# WHAT TO WORK ON
Set down the lines of the structure-from-motion data below again without any change, beginning at the first line and stopping after the line that contains "0.003773, 0.902772, -0.708721]]".

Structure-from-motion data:
● ● ● ● ●

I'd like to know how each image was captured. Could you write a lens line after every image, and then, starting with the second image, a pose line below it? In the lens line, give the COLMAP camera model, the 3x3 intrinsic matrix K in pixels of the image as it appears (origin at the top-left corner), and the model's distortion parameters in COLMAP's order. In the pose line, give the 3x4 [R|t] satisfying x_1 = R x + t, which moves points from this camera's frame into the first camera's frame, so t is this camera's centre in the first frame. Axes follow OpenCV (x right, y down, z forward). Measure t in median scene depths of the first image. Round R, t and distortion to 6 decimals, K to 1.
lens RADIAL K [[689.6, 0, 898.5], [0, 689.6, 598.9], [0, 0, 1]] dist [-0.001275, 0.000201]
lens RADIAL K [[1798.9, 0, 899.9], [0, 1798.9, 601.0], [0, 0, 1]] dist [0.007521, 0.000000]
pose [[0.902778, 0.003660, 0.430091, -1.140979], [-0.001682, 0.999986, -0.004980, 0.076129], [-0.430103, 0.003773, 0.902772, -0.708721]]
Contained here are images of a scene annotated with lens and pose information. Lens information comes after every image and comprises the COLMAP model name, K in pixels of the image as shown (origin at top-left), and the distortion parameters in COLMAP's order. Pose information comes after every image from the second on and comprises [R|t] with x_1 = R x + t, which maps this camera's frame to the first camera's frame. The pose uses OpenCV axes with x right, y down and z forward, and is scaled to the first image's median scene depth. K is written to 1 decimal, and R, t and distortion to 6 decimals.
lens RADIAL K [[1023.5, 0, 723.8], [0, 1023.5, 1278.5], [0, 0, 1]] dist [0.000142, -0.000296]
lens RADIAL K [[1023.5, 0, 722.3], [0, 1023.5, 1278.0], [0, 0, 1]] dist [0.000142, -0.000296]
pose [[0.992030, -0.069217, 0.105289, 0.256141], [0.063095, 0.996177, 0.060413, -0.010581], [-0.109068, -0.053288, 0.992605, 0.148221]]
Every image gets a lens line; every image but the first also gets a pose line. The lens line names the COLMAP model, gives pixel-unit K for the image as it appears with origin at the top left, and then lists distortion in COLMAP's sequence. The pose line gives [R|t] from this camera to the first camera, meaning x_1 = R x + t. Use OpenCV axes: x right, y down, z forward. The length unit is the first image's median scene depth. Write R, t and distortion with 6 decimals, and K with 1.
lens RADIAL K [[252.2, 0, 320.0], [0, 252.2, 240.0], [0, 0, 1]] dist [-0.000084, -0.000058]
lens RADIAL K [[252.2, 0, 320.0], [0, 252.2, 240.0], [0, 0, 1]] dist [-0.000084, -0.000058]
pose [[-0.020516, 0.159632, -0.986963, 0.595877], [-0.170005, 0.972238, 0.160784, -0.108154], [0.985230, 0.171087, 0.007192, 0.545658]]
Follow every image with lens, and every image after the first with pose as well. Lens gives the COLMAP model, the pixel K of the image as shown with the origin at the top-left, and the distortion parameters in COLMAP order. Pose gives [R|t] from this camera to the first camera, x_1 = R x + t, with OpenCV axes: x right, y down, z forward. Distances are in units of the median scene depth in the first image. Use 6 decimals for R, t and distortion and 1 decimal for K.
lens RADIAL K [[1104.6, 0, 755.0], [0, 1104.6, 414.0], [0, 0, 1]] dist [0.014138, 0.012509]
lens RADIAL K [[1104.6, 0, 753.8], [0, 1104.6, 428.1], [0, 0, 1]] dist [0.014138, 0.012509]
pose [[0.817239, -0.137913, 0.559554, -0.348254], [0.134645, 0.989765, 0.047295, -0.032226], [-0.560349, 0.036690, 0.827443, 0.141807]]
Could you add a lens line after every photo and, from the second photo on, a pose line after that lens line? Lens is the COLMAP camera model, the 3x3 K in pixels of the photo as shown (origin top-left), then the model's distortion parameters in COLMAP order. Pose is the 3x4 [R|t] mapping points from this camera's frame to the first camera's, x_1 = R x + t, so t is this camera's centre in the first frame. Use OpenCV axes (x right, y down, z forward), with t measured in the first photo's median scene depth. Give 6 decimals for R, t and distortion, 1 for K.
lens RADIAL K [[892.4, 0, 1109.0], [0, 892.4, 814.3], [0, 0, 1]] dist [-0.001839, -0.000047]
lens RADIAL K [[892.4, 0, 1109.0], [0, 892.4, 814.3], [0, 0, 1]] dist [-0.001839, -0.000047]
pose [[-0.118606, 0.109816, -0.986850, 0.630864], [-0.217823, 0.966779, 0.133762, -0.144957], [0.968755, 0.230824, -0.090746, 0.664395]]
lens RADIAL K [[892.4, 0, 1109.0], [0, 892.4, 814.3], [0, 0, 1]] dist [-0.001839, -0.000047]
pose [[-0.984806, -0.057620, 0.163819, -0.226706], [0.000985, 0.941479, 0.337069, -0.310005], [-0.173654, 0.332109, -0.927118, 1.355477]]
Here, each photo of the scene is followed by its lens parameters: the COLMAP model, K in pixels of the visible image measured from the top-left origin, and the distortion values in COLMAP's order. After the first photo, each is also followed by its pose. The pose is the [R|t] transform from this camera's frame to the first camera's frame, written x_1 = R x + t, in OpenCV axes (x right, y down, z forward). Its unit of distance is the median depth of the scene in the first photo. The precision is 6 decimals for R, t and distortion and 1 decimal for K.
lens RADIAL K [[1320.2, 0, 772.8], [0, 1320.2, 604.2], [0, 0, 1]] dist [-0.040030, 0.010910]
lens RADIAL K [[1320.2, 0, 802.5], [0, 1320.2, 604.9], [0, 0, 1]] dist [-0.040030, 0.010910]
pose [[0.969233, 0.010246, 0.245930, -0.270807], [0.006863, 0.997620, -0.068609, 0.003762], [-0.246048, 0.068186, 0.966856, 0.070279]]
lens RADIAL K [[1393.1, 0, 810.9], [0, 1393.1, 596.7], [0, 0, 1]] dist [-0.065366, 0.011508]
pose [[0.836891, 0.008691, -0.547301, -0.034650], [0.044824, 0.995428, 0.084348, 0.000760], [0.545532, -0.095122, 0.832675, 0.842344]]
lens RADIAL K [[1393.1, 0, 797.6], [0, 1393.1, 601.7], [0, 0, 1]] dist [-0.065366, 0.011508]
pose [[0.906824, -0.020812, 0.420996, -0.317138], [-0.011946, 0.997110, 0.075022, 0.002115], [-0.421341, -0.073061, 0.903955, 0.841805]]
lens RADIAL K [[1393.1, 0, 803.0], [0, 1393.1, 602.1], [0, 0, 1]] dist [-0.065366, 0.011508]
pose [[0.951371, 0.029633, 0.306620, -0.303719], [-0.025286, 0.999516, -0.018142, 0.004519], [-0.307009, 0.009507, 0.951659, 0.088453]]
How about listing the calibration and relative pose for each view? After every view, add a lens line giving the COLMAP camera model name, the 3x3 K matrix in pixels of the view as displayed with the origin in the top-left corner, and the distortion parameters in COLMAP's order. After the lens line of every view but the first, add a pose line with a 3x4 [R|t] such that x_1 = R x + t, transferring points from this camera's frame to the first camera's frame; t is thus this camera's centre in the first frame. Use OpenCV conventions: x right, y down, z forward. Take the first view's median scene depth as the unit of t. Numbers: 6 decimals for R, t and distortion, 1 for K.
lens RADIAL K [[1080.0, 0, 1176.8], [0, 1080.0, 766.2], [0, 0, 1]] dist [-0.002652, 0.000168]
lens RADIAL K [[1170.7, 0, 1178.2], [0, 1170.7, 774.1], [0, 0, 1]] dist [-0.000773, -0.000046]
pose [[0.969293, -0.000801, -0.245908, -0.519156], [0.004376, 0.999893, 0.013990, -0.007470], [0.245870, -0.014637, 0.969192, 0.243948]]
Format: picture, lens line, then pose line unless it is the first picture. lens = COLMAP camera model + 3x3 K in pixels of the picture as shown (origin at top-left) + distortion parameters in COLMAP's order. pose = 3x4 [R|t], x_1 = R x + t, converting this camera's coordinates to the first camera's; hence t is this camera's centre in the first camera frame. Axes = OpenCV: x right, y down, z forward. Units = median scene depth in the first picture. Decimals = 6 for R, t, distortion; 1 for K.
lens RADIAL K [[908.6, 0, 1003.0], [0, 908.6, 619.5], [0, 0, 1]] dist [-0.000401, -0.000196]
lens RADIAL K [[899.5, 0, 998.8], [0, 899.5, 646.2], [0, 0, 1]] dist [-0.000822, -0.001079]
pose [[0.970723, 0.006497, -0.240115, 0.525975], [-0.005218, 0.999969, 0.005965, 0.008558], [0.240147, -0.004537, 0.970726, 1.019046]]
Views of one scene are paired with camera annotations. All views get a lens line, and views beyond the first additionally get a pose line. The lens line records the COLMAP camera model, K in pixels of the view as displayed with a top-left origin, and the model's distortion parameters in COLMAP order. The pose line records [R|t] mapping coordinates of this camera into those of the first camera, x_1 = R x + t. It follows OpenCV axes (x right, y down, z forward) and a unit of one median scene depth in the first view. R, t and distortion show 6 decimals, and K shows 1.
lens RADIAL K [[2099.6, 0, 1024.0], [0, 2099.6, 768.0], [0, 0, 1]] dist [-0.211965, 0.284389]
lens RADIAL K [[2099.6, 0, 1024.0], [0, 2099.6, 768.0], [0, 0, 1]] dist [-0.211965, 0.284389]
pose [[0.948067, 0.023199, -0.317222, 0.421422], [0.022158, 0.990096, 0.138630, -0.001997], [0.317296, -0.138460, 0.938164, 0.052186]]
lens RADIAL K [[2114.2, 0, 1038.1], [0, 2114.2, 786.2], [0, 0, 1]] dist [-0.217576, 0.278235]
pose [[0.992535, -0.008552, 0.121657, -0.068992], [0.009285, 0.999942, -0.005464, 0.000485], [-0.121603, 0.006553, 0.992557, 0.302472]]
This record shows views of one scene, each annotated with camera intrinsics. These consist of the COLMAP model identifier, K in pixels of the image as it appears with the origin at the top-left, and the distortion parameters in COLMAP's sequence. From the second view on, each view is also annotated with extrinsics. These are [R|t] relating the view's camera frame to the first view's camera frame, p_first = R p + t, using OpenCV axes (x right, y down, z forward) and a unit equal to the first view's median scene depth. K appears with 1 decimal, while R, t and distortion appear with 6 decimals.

● ● ● ● ●

# RESPONSE BOX
I'd like to know how each image was captured. Could you write a lens line after every image, and then, starting with the second image, a pose line below it? In the lens line, give the COLMAP camera model, the 3x3 intrinsic matrix K in pixels of the image as it appears (origin at the top-left corner), and the model's distortion parameters in COLMAP's order. In the pose line, give the 3x4 [R|t] satisfying x_1 = R x + t, which moves points from this camera's frame into the first camera's frame, so t is this camera's centre in the first frame. Axes follow OpenCV (x right, y down, z forward). Measure t in median scene depths of the first image. Round R, t and distortion to 6 decimals, K to 1.
lens RADIAL K [[689.6, 0, 898.5], [0, 689.6, 598.9], [0, 0, 1]] dist [-0.001275, 0.000201]
lens RADIAL K [[1798.9, 0, 899.9], [0, 1798.9, 601.0], [0, 0, 1]] dist [0.007521, 0.000000]
pose [[0.902778, 0.003660, 0.430091, -1.140979], [-0.001682, 0.999986, -0.004980, 0.076129], [-0.430103, 0.003773, 0.902772, -0.708721]]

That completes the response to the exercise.